In fact, this is not all theoretical; W215A, along with E217A, has been shown to have the potential to be used in treatments for various conditions and ailments [6]. For example, in an effort to find a suitable medication better than tissue plasminogen activatorfor lessening or alleviating the catastrophic results of an ischemic stroke, various treatments, including WE (the combined form of W215A and E217A) have been tested on mice that were induced to have an ischemic stroke [6]. An ischemic stroke occurs when an artery that allows blood to flow to and from the brain has been blocked for some reason.
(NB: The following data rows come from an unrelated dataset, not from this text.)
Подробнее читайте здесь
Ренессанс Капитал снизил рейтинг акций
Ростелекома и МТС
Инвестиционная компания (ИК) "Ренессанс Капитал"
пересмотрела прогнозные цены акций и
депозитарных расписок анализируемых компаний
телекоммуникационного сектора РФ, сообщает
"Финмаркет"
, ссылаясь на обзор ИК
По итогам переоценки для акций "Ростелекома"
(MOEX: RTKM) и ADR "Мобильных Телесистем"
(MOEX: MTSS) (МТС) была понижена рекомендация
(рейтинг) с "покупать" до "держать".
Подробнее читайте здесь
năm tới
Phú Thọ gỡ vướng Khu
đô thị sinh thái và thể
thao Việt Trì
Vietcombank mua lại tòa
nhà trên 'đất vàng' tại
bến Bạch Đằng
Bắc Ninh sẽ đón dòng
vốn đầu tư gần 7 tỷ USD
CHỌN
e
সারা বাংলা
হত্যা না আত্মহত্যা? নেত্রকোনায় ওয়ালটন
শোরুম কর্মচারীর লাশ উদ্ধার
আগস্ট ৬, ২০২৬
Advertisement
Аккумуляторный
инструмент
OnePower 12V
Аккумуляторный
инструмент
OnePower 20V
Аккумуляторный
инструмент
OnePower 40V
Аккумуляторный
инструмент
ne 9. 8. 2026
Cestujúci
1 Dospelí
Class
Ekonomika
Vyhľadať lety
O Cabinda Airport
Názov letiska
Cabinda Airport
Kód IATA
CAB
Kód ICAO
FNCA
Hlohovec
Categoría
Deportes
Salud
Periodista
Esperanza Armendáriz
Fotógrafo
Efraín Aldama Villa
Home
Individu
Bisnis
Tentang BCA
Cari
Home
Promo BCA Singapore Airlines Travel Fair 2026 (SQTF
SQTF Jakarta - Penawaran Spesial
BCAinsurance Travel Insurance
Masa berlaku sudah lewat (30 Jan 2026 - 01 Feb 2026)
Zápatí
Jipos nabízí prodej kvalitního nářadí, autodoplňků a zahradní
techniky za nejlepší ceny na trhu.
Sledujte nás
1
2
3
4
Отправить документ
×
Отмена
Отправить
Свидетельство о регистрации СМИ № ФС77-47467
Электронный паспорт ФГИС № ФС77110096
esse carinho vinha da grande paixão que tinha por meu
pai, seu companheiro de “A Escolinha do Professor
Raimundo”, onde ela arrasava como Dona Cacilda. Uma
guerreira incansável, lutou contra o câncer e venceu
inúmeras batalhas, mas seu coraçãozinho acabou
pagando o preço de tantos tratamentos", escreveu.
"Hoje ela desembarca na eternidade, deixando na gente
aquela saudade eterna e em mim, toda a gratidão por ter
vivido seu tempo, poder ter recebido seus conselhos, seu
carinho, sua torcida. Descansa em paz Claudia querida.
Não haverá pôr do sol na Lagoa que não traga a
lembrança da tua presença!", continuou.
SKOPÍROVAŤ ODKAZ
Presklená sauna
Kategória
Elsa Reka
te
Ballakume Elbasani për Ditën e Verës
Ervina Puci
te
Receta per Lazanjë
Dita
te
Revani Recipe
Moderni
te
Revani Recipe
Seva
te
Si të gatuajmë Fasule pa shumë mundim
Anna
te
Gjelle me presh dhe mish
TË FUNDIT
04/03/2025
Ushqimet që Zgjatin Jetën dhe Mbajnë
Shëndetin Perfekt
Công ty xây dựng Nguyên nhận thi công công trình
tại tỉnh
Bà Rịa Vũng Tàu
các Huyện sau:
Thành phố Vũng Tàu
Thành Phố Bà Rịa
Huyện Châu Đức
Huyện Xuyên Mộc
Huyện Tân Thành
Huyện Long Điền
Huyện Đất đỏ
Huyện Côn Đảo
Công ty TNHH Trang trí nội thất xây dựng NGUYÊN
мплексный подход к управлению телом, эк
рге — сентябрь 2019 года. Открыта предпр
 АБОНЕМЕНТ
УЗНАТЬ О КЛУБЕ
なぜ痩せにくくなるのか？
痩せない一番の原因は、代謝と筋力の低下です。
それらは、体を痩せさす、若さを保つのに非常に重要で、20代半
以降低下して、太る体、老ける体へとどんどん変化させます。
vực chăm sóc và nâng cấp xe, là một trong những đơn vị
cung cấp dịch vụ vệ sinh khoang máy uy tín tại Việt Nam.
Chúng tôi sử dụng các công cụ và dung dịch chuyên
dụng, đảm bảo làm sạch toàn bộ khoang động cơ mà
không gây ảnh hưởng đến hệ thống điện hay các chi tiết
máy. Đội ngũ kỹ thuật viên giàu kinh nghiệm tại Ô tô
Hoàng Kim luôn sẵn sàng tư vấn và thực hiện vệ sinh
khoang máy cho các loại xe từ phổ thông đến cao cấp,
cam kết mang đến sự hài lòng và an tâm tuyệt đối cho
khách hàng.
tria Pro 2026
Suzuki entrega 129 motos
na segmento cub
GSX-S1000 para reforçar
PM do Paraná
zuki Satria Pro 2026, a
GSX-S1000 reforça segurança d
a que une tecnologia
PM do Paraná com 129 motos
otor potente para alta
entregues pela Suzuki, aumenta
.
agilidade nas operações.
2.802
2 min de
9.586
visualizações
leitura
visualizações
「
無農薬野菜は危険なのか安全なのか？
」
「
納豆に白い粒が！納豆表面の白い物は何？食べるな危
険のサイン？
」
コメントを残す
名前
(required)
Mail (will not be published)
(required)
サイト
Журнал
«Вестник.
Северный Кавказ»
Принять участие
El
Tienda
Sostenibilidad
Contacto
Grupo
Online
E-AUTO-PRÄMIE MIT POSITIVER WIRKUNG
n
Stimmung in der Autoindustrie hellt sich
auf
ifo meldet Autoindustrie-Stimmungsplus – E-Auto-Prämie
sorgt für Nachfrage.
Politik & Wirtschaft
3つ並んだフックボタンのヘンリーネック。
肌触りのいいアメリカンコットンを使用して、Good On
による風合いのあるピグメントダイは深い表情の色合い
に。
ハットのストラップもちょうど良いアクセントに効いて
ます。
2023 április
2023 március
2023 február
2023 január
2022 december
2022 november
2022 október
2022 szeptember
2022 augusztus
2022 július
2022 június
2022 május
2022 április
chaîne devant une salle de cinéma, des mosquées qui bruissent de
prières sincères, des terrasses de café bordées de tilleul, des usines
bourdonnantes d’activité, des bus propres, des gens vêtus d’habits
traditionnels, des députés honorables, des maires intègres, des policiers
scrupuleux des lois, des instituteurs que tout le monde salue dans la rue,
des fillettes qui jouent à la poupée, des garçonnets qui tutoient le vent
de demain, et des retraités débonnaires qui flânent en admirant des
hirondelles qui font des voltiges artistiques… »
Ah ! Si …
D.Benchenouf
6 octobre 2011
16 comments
As blood carries oxygen and important nutrients to the brain, and carries waste and carbon dioxide away from the brain, having such an important avenue shut down results in brain cells dying and the brain potentially shutting off [7]. Tissue plasminogen activator, also known as tPa, is the current treatment that is used to treat ischemic strokes, and, at the time of writing this paper, it is the only FDA-approved treatment as well [6]. It acts as an anticoagulant by successfully catalyzing the fibrinolysis process to clear the clots obstructing the flow of blood to the brain, but it can also cause hemorrhaging in the brain. Recombinant activated protein C, also known as APC, has also been tested as an anticoagulant for ischemic stroke clots. It functions by inhibiting the activation of the coagulation factors V and VIII [6]. Unlike tPa, APC works to prevent damage to vascular and neuronal structure, and it also keeps the blood brain barrier safe.However, as APC activates protein C and its pathway, continued administration can have the unintended side effect ofnegatively affecting the bodies’ ability to stop the flow of blood too severely [6]. When WE was tested, however, scientists found something interesting. When used to treat an ischemic stroke, it was found to catalyze the fibrinolysis process and clear blood clots with efficiency similar to that of tPa. Use of WE was also found to naturally generate APC, which means that use of WE also confers the patient with APC’s ability to maintain vascular and neuronal structure, while preventing the blood brain barrier from being damaged. Since it is now naturally produced, treatment no longer runs the risk of impairing the patient’s ability to stop the flow of blood too severely [8]. These benefits show that WE may have a bright future as an anticoagulant for treatment, and not just for ischemic strokes.
W215A and 6P9U are evidently potentially very important molecules. However, as said before, these molecules in particular only have relatively new data collected, research conducted, and papers written. Their functions are plentiful, and their structure and mechanisms are complex. As such, the current field has likely not even scratched the surface of all that these molecules can be used for. With more testing and research done, for example, the previously mentioned WE could be used to severely lessen the effects of ischemic strokes, and beyond. The medical field, and science in general would benefit greatly from more focused study on these molecules.